Новая тетива была сплетена из трех ниток, выдернутых из кушака Тэмучжина. Она была по-детски толстой и грубой. Бектер отпустил лук, надел тетиву, и она завибрировала. Он поморщился, ожидая, что тетива вот-вот порвется. Но она не лопнула, и подростки вздохнули с облегчением. Бектер дернул большим пальцем тетиву, извлекая резкий низкий звук.
— Ты стрелы сделал? — спросил он.
— Только одну, — ответил Тэмучжин, показывая ему тонкую березовую ветку с костяной иглой, крепко вогнанной в дерево.
Ему понадобилась целая вечность, чтобы придать кости такую форму, воткнуть и примотать ее, оставив небольшой кончик торчать из расщепа. Он работал, затаив дыхание, зная, что, если сломает острие, замены ему не будет.
— Давай сюда, — потребовал Бектер, протягивая руку.
— Сделай свою, — ответил Тэмучжин. — А эта моя.

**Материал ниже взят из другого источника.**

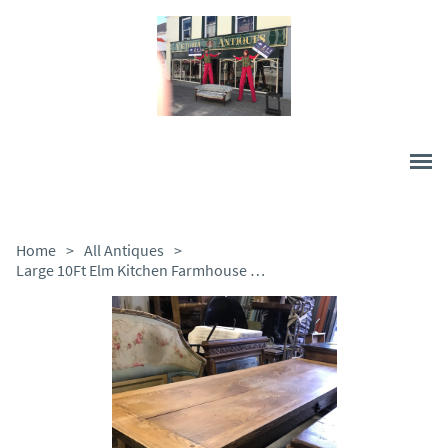
Home
>
All Antiques
>
Large 10Ft Elm Kitchen Farmhouse Table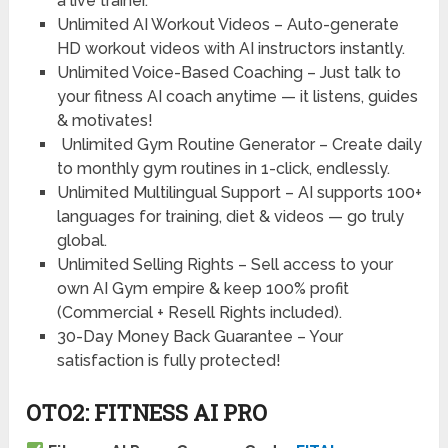
a live trainer.
Unlimited AI Workout Videos – Auto-generate
HD workout videos with AI instructors instantly.
Unlimited Voice-Based Coaching – Just talk to
your fitness AI coach anytime — it listens, guides
& motivates!
Unlimited Gym Routine Generator – Create daily
to monthly gym routines in 1-click, endlessly.
Unlimited Multilingual Support – AI supports 100+
languages for training, diet & videos — go truly
global.
Unlimited Selling Rights – Sell access to your
own AI Gym empire & keep 100% profit
(Commercial + Resell Rights included).
30-Day Money Back Guarantee – Your
satisfaction is fully protected!
OTO2: FITNESS AI PRO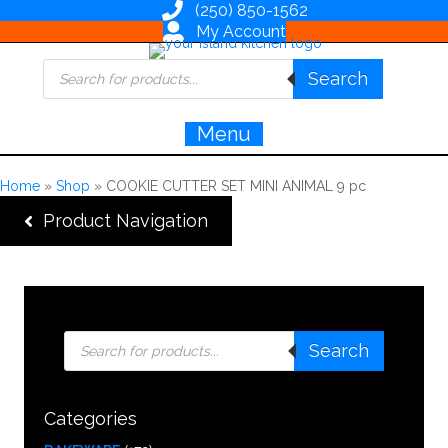
(250) 850-1562
My Account
Products
Search
search
Menu
Home
»
Shop
»
COOKIE CUTTER SET MINI ANIMAL 9 pc
Product Navigation
Products
Search
search
Categories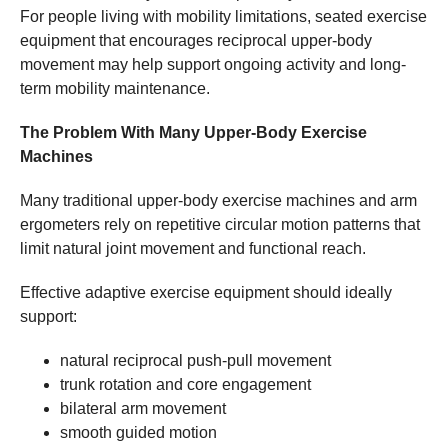
For people living with mobility limitations, seated exercise
equipment that encourages reciprocal upper-body
movement may help support ongoing activity and long-
term mobility maintenance.
The Problem With Many Upper-Body Exercise
Machines
Many traditional upper-body exercise machines and arm
ergometers rely on repetitive circular motion patterns that
limit natural joint movement and functional reach.
Effective adaptive exercise equipment should ideally
support:
natural reciprocal push-pull movement
trunk rotation and core engagement
bilateral arm movement
smooth guided motion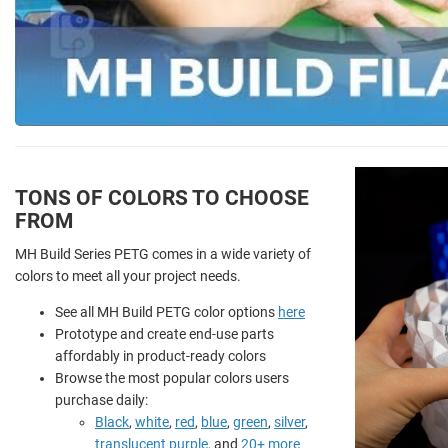
TONS OF COLORS TO CHOOSE
FROM
MH Build Series PETG comes in a wide variety of
colors to meet all your project needs.
See all MH Build PETG color options
here
Prototype and create end-use parts
affordably in product-ready colors
Browse the most popular colors users
purchase daily:
Black
,
white
,
red
,
blue
,
green
,
silver
,
translucent purple
, and
20+ more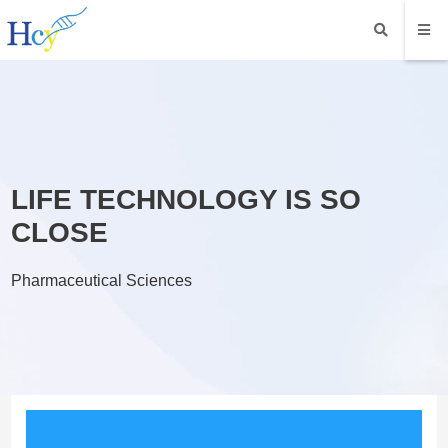
LIFE TECHNOLOGY IS SO
CLOSE
Pharmaceutical Sciences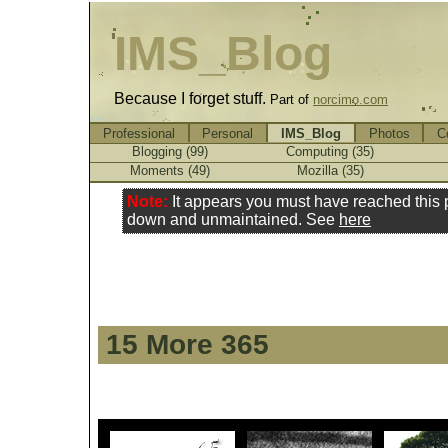
IMS_Blog
Because I forget stuff.
Part of
norcimo.com
Professional
Personal
IMS_Blog
Photos
C
Blogging (99)
Computing (35)
Moments (49)
Mozilla (35)
Note:
It appears you must have reached this
down and unmaintained. See
here
15 More 365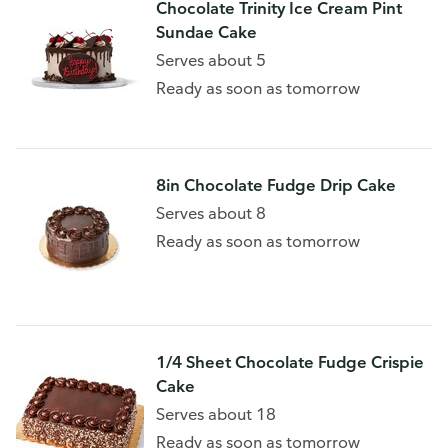
Chocolate Trinity Ice Cream Pint
Sundae Cake
Serves about 5
Ready as soon as tomorrow
8in Chocolate Fudge Drip Cake
Serves about 8
Ready as soon as tomorrow
1/4 Sheet Chocolate Fudge Crispie
Cake
Serves about 18
Ready as soon as tomorrow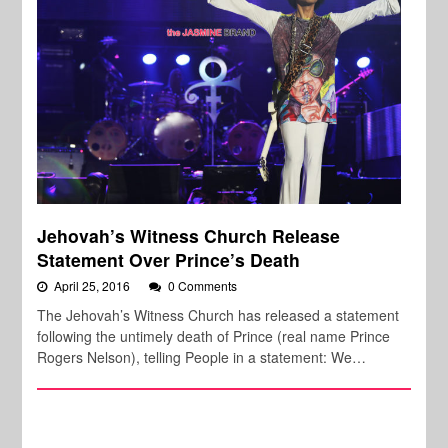
Jehovah’s Witness Church Release
Statement Over Prince’s Death
April 25, 2016
0 Comments
The Jehovah’s Witness Church has released a statement
following the untimely death of Prince (real name Prince
Rogers Nelson), telling People in a statement: We…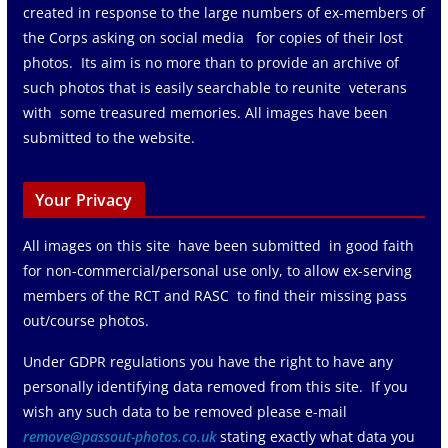
created in response to the large numbers of ex-members of
the Corps asking on social media for copies of their lost
photos. Its aim is no more than to provide an archive of
such photos that is easily searchable to reunite veterans
with some treasured memories. All images have been
submitted to the website.
Your Privacy
All images on this site have been submitted in good faith
for non-commercial/personal use only, to allow ex-serving
members of the RCT and RASC to find their missing pass
out/course photos.
Under GDPR regulations you have the right to have any
personally identifying data removed from this site. If you
wish any such data to be removed please e-mail
remove@passout-photos.co.uk
stating exactly what data you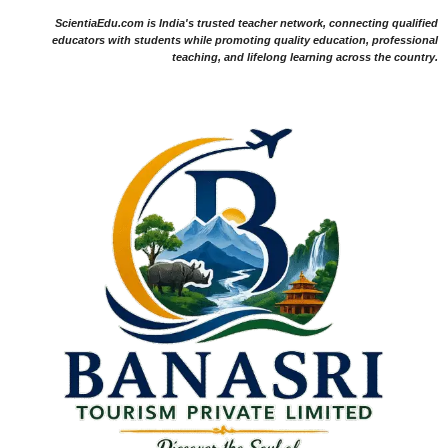
ScientiaEdu.com is India's trusted teacher network, connecting qualified
educators with students while promoting quality education, professional
teaching, and lifelong learning across the country.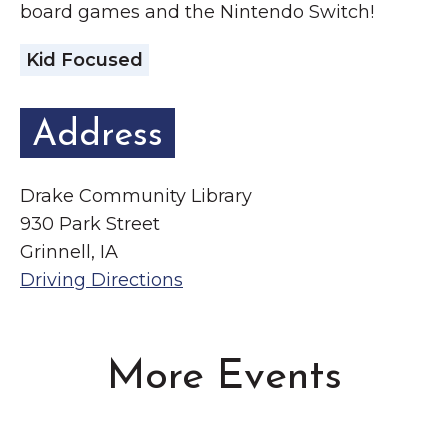
board games and the Nintendo Switch!
Kid Focused
Address
Drake Community Library
930 Park Street
Grinnell, IA
Driving Directions
More Events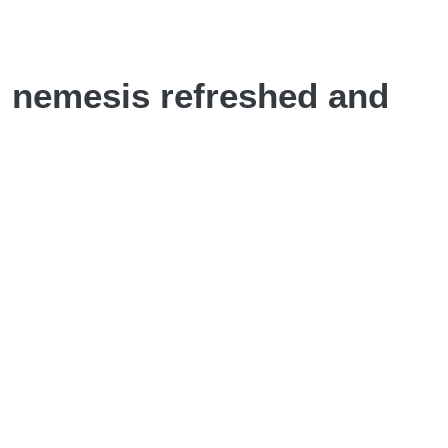
N nemesis refreshed and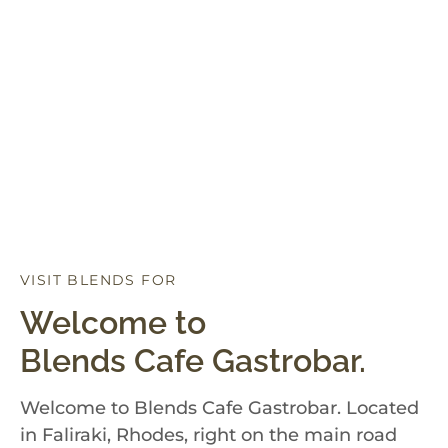
VISIT BLENDS FOR
D
I
N
N
E
R
Welcome to
Blends Cafe Gastrobar.
Welcome to Blends Cafe Gastrobar. Located
in Faliraki, Rhodes, right on the main road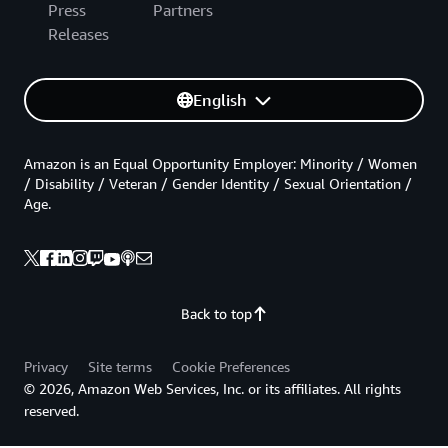
Press
Partners
Releases
English
Amazon is an Equal Opportunity Employer: Minority / Women
/ Disability / Veteran / Gender Identity / Sexual Orientation /
Age.
Back to top
Privacy
Site terms
Cookie Preferences
© 2026, Amazon Web Services, Inc. or its affiliates. All rights
reserved.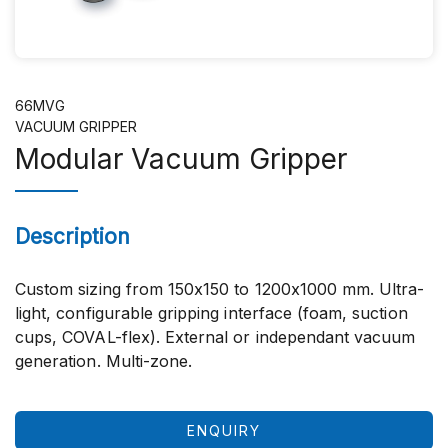
66MVG
VACUUM GRIPPER
Modular Vacuum Gripper
Description
Custom sizing from 150x150 to 1200x1000 mm. Ultra-
light, configurable gripping interface (foam, suction
cups, COVAL-flex). External or independant vacuum
generation. Multi-zone.
ENQUIRY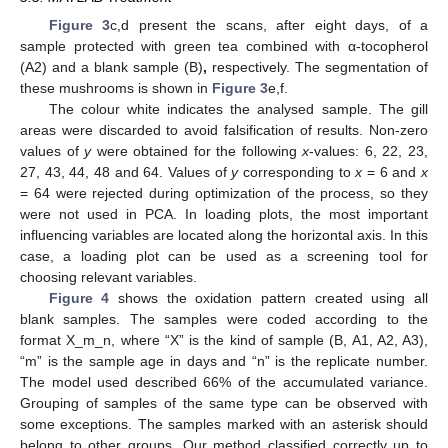
Figure 3
c,d present the scans, after eight days, of a
sample protected with green tea combined with α-tocopherol
(A2) and a blank sample (B)
,
respectively. The segmentation of
these mushrooms is shown in
Figure 3
e,f.
The colour white indicates the analysed sample. The gill
areas were discarded to avoid falsification of results. Non-zero
values of
y
were obtained for the following
x
-values: 6, 22, 23,
27, 43, 44, 48 and 64. Values of
y
corresponding to
x
= 6 and
x
= 64 were rejected during optimization of the process, so they
were not used in PCA. In loading plots, the most important
influencing variables are located along the horizontal axis. In this
case, a loading plot can be used as a screening tool for
choosing relevant variables.
Figure 4
shows the oxidation pattern created using all
blank samples. The samples were coded according to the
format X_m_n, where “X” is the kind of sample (B, A1, A2, A3),
“m” is the sample age in days and “n” is the replicate number.
The model used described 66% of the accumulated variance.
Grouping of samples of the same type can be observed with
some exceptions. The samples marked with an asterisk should
belong to other groups. Our method classified correctly up to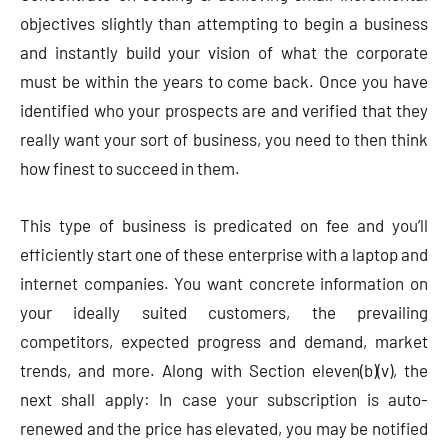
objectives slightly than attempting to begin a business
and instantly build your vision of what the corporate
must be within the years to come back. Once you have
identified who your prospects are and verified that they
really want your sort of business, you need to then think
how finest to succeed in them.
This type of business is predicated on fee and you’ll
efficiently start one of these enterprise with a laptop and
internet companies. You want concrete information on
your ideally suited customers, the prevailing
competitors, expected progress and demand, market
trends, and more. Along with Section eleven(b)(v), the
next shall apply: In case your subscription is auto-
renewed and the price has elevated, you may be notified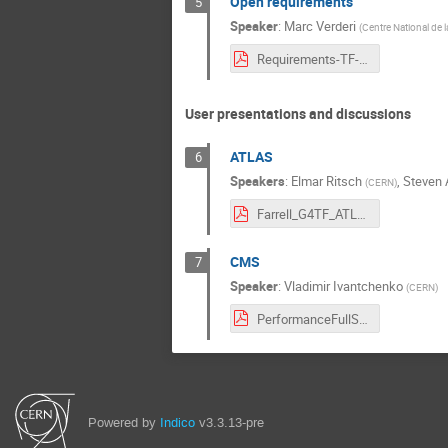
Open requirements
5
Speaker
:
Marc Verderi
(
Centre National de l
Requirements-TF-Dec-2015.pdf
User presentations and discussions
ATLAS
6
Speakers
:
Elmar Ritsch
,
Steven 
(
CERN
)
Farrell_G4TF_ATLAS.pdf
CMS
7
Speaker
:
Vladimir Ivantchenko
(
CERN
)
PerformanceFullSimCMS.pdf
Powered by
Indico
v3.3.13-pre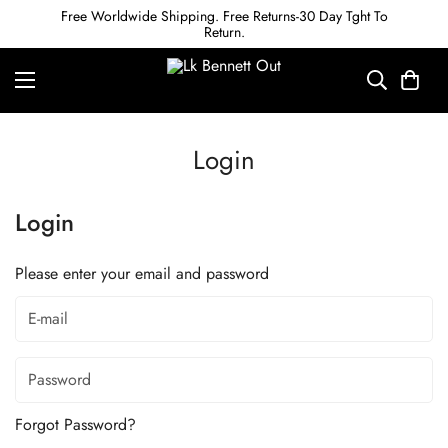
Free Worldwide Shipping. Free Returns-30 Day Tght To
Return.
Login
Login
Please enter your email and password
Forgot Password?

Он увидел гнев в глазах брата и подумал, что Бектер сейчас ударит его луком. Тот и ударил бы, но удержался. Видимо, только потому, что помнил, сколько времени они промаялись.
— Чего еще от тебя было ждать, — скривился Бектер.
Он намеренно положил лук подальше от Тэмучжина и стал подыскивать камень, чтобы сделать собственную стрелу. Тэмучжин стоял и смотрел, раздосадованный тем, что приходится помогать дураку.